→ **Tarefa**:
Escreva de novo, tal como estão, todas as linhas de texto da listagem abaixo, deixando as imagens de fora.

┌─ Dados de entrada

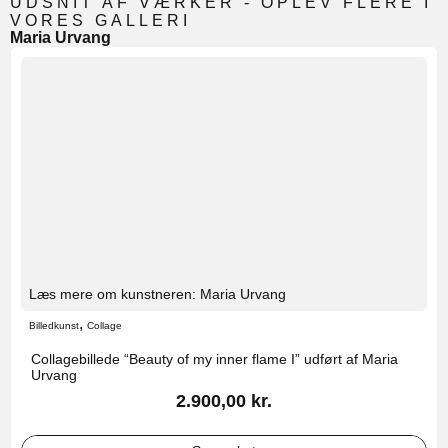
UDSNIT AF VÆRKER - OPLEV FLERE I
VORES GALLERI
Maria Urvang
Læs mere om kunstneren: Maria Urvang
,
Billedkunst
Collage
Collagebillede “Beauty of my inner flame I” udført af Maria
Urvang
2.900,00
kr.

└─

→ **Solução**:
UDSNIT AF VÆRKER - OPLEV FLERE I
VORES GALLERI
Maria Urvang
Læs mere om kunstneren: Maria Urvang
,
Billedkunst
Collage
Collagebillede “Beauty of my inner flame I” udført af Maria
Urvang
2.900,00
kr.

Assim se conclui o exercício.